▶ _TASKS FOR THIS EXERCISE_:
1. Answer these questions using the passage on Netanyahu and the Gaza ground operation:
(a) How many soldiers does the IDF report as killed at the beginning of the land operation?
(b) On what date did Liberman dismantle the alliance between the Likud and Yisrael Beitenu?
(c) Which countries are named as supporting Netanyahu?
2. Write a continuation of the passage on Netanyahu and the Gaza ground operation, beginning after its final sentence.

On July 20, the Israel Defense Forces (IDF) released the heavy cost that Israel had paid at the beginning of the land operation in the Gaza Strip: 13 soldiers had been killed and dozens more were wounded. Shortly after, Prime Minister Benjamin Netanyahu and Defense Minister Moshe Ya’alon held a news conference at the Defense Ministry in Tel Aviv. In the shadow of that bitter announcement, the event was a reminder of the fickleness in attitudes toward the conflict in Gaza, among the Israeli public at large but also among the political leadership.
Just two days earlier, politicians from the Likud Party and other right-wing parties were still tongue-lashing at the prime minister, accusing him of reluctance and cowardice, and of abandoning the residents of the south. At the time, political pundits explained that Netanyahu would pay a high electoral price among his right-wing voters for showing moderation in the use of military force. The situation was exacerbated by calls from Netanyahu’s main rivals in the nationalist camp, Foreign Minister Avigdor Liberman and Economy and Trade Minister Naftali Bennett, for a significant ground operation.
Over the past few days, Netanyahu has become a punching bag of sorts for the Likud. Deputy Defense Minister Danny Danon, whom Netanyahu has since fired, accused him of abandoning the residents of southern Israel and of exhibiting “left-wing slackness.” Liberman, who dismantled the alliance between the Likud and his own Yisrael Beitenu faction on July 7, toured the towns of the south that were targeted by rockets, giving interviews to the media in which he challenged the prime minister’s decisions.
On the evening of July 20, however, with the country plunged into mourning, Netanyahu stood behind the podium at the Defense Ministry and gave the impression that he was assuming the role of the responsible adult. What created this impression was not only the ground operation, which came after almost two weeks of relative restraint, but mostly it was the popular belief that this was a war of “no choice.” It was a justifiable war, which led the country to stand united behind its leaders. Netanyahu proved to the public that military restraint paid off diplomatically. He could take pride in the support he received from the United States, France, Great Britain, Germany and Canada. For him especially, this support was nothing short of remarkable, after spending years contending with international isolation in so many diplomatic situations.

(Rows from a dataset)
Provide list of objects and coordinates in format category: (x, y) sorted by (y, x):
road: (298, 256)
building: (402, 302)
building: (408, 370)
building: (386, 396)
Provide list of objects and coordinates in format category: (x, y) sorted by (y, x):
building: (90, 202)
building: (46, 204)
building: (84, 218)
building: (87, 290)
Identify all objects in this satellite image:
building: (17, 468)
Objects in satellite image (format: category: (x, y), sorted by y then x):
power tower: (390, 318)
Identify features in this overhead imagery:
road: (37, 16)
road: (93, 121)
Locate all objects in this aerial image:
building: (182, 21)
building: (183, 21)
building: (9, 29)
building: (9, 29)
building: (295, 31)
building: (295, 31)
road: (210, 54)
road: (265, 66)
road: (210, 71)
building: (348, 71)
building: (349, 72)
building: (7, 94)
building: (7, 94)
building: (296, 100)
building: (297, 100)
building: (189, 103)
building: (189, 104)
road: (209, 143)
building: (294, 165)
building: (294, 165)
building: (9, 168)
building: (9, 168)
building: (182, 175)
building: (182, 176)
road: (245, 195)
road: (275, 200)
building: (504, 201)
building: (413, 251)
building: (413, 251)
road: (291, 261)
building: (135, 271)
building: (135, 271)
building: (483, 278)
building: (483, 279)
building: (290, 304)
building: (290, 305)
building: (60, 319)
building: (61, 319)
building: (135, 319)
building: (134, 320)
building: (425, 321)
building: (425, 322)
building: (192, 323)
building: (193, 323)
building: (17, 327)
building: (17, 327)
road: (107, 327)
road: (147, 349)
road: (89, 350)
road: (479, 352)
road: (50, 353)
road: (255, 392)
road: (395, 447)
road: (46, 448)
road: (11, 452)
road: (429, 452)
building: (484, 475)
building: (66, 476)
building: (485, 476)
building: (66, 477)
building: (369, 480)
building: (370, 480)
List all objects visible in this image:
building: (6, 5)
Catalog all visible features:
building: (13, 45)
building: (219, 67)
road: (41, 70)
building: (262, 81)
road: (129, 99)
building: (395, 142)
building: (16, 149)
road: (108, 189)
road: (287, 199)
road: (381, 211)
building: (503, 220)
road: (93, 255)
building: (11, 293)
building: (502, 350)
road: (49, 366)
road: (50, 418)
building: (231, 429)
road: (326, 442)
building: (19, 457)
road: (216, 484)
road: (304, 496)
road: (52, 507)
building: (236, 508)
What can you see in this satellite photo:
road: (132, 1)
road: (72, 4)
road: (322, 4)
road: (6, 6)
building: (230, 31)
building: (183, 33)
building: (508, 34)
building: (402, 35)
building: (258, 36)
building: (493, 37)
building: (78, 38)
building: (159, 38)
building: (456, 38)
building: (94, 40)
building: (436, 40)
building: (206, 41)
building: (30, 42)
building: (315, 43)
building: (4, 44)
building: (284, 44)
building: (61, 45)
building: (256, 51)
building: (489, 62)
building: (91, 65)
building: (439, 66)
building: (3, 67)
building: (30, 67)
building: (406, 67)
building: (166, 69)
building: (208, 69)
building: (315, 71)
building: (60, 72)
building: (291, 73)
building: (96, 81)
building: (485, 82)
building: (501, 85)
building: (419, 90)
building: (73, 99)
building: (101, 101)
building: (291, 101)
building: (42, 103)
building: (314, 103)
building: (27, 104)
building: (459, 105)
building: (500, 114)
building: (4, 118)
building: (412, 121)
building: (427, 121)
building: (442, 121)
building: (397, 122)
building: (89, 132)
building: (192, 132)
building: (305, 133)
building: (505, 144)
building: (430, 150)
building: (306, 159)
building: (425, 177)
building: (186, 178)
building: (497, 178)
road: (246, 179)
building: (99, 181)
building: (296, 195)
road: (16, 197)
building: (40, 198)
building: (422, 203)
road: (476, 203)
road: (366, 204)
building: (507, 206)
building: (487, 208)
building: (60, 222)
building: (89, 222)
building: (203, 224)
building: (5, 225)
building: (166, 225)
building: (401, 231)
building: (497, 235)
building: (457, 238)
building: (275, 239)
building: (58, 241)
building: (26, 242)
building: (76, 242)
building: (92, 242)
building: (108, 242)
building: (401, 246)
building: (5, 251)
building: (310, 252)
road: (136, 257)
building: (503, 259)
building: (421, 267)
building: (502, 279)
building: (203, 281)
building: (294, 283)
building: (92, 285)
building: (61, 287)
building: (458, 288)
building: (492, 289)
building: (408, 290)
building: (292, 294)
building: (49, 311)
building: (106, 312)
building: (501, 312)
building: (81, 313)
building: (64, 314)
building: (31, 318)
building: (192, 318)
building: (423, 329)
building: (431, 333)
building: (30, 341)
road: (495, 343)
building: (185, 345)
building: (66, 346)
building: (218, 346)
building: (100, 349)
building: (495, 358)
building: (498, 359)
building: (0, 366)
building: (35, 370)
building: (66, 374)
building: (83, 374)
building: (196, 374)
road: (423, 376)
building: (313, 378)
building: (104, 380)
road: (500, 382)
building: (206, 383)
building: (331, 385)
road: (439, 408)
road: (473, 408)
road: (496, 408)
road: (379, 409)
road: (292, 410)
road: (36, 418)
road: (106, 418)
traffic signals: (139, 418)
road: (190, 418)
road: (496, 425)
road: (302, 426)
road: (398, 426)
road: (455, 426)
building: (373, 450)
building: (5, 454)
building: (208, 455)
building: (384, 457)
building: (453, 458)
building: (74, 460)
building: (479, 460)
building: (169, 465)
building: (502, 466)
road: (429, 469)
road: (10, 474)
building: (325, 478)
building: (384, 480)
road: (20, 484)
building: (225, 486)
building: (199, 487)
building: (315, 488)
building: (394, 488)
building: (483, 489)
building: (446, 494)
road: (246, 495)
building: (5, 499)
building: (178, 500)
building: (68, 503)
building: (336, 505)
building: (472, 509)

▶ _EXERCISE RESULTS_:
1.
(a) 13 soldiers.
(b) July 7.
(c) The United States, France, Great Britain, Germany and Canada.

2.
The war that was forced upon him in Gaza earned Netanyahu a surprising amount of international credit. From the president of the United States to the prime minister of the United Kingdom, and from Egypt to Jordan, Netanyahu has succeeded in reviving Israel’s international legitimacy. For five years, Western leaders had mostly targeted Netanyahu for criticism because of his diplomatic refusal. They did not even believe him when he renewed negotiations with the Palestinians, viewing him as a prime minister restrained by his political right wing, which continues to build in the settlements.
During those years, Israel’s international isolation went from bad to worse. This was especially apparent in the Palestinian Authority’s diplomatic victories in various international institutions. The more Netanyahu, Liberman and other ministers from the right argued that Palestinian President Mahmoud Abbas was irrelevant, the more the Palestinian president’s status improved in the international arena. At the same time, the agreement reached by the superpowers with Iran over its nuclear program made Netanyahu’s long-standing agenda irrelevant.
Considering all of that, what happened to Netanyahu in the international arena over the past few days is a significant achievement. He received an unexpected opportunity to become a major player in a new regional coalition opposed to Hamas, together with Egypt, Jordan, the Palestinian Authority, Saudi Arabia and the United States, and with the support of Europe. Netanyahu spoke with US President Barack Obama on July 18 and again July 20, and Obama before the cameras declared his support for Israel’s right to self-defense. A phone call also took place between Obama and British Prime Minister David Cameron, which led to them declaring their support for Israel’s right to “proportionate action'' to defend itself from the barrage of rocket attacks from Gaza.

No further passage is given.